Garret Kusch

Personal information
- Full name: Garret Andrew Kusch
- Date of birth: 26 September 1973 (age 52)
- Place of birth: Richmond, British Columbia, Canada
- Height: 1.89 m (6 ft 2+1⁄2 in)
- Position: Striker

Senior career*
- Years: Team / Apps / (Gls)
- 1995–1997: Vancouver 86ers / 45 / (17)
- 1997–1998: Oostende / 0 / (0)
- 1998–1999: RAEC Mons / 23 / (10)
- 1999–2000: KV Mechelen / 2 / (0)
- 2000: Mjällby / 11 / (8)
- 2001: Hønefoss / 22 / (6)
- 2007: Columbus Clan FC

International career
- 1991: Canada U20 / 2 / (0)
- 1994–1996: Canada U23 / 8 / (1)
- 1997–2001: Canada / 21 / (1)

Medal record
Representing Canada
Men's soccer
CONCACAF Gold Cup
| Winner | 2000 United States |  |

= Garret Kusch =

Canadian former soccer player (born 1973)

Garret Andrew Kusch (born 26 September 1973) is a Canadian former soccer player who played at both professional and international levels as a striker.
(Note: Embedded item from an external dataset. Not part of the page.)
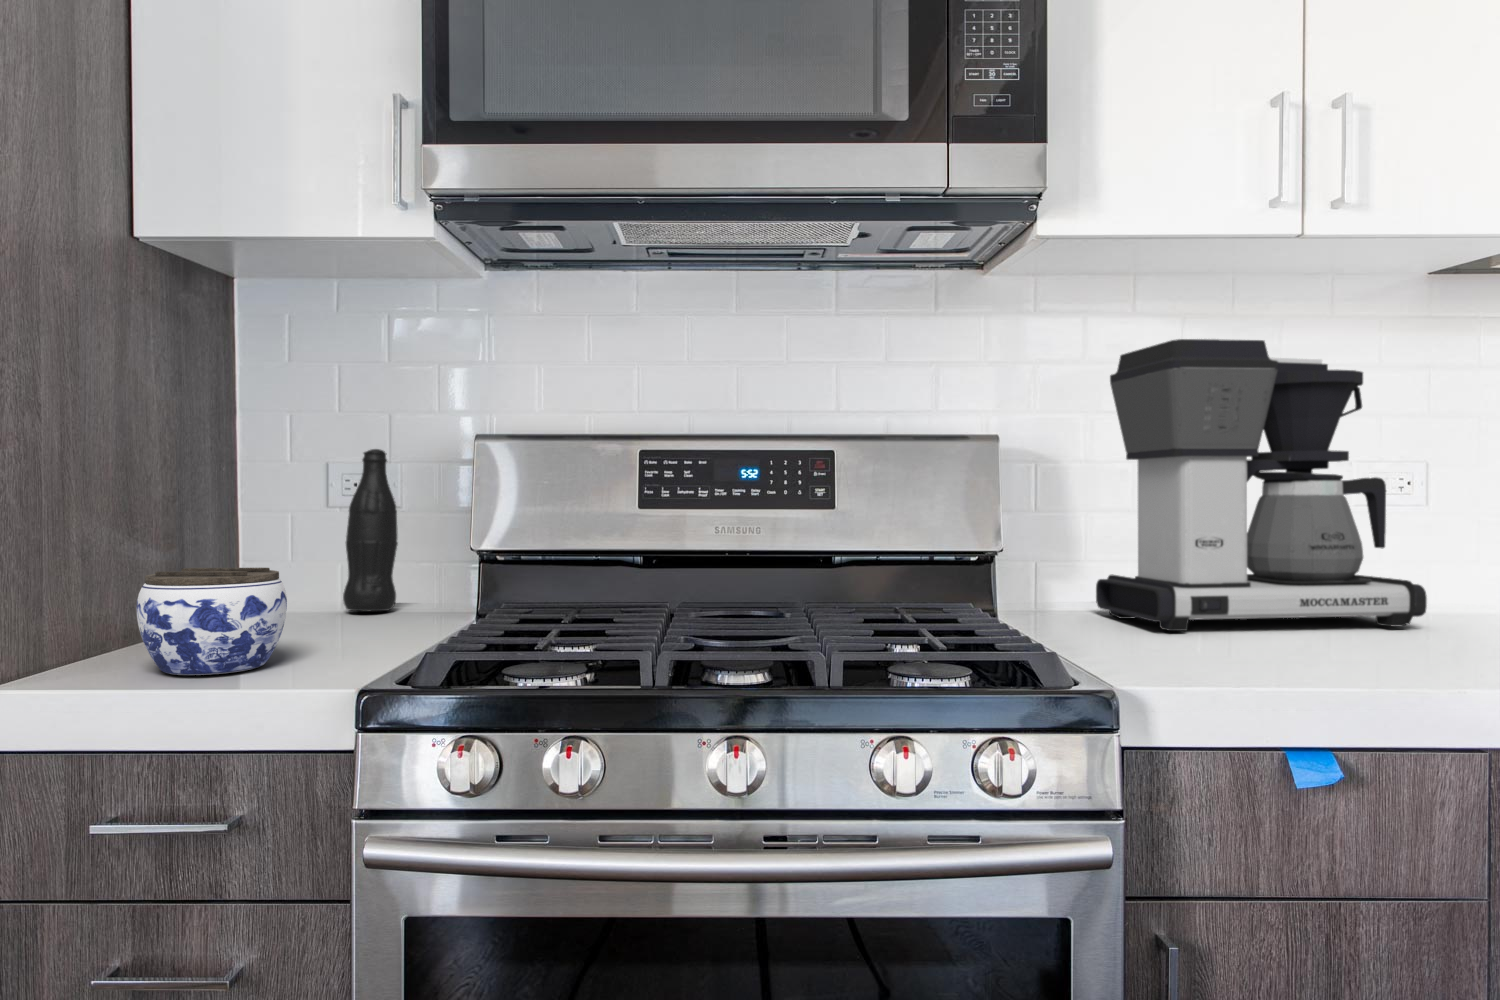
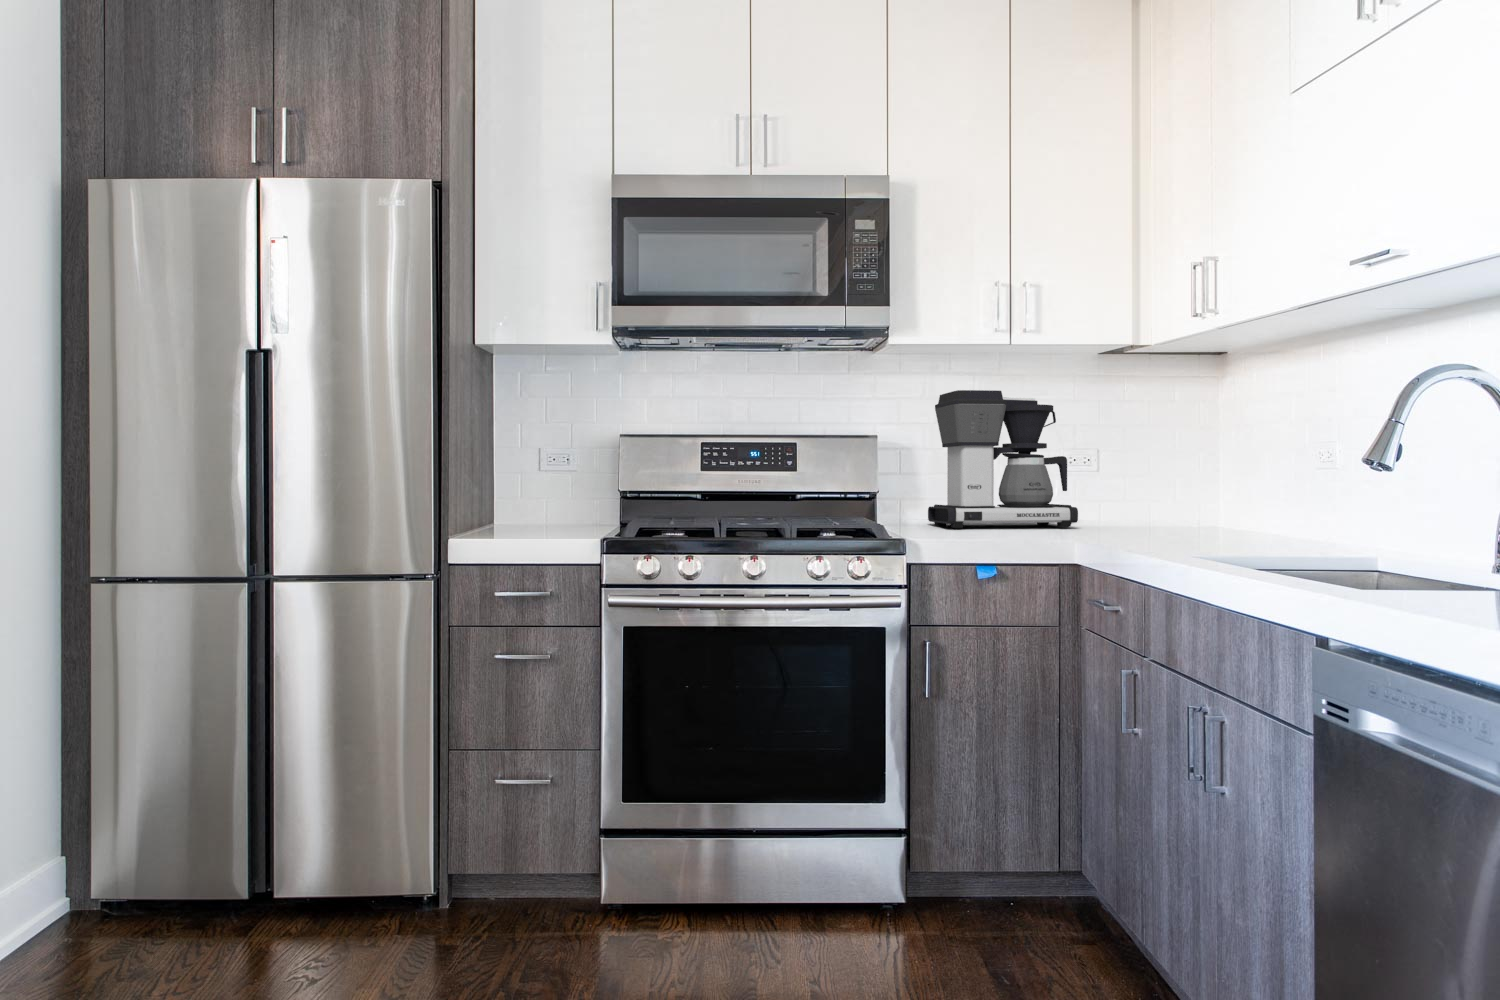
bottle: present [343,449,398,611] -> none [551,441,578,522]
jar: present [137,568,287,675] -> none [500,493,558,536]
After retiring as a player, Kusch became a Chiropractor.

==Club career==
Born in Richmond, British Columbia, Kusch started his career at local side Vancouver 86ers and then played successfully in a Belgian lower division with Mons. Injury-hit, he then only featured twice for Mechelen in the Belgian First Division in the 1999/2000 season. He revived his career after a foot injury at Swedish second division side Mjällby only to finish the first of his two years-contract at Norwegian second division outfit Hønefoss to quit professional soccer aged just 28 in 2001 to continue his studies.

Kusch briefly came out of retirement in 2007 to play for Columbus Clan FC; earning a silver medal in the Open Canada Cup.

==International career==
Kusch made his debut for Canada in an April 1997 FIFA World Cup qualification match against El Salvador in Vancouver and earned a total of 21 caps, scoring 1 goal in a 2001 friendly against Iran. He represented Canada in five FIFA World Cup qualification matches and participated in the 2001 FIFA Confederations Cup, where he played his final international against Cameroon.

==Personal life==
Kusch works for the Canada national team as a chiropractor. His son, Ryder, plays tight end for the Temple Owls football team.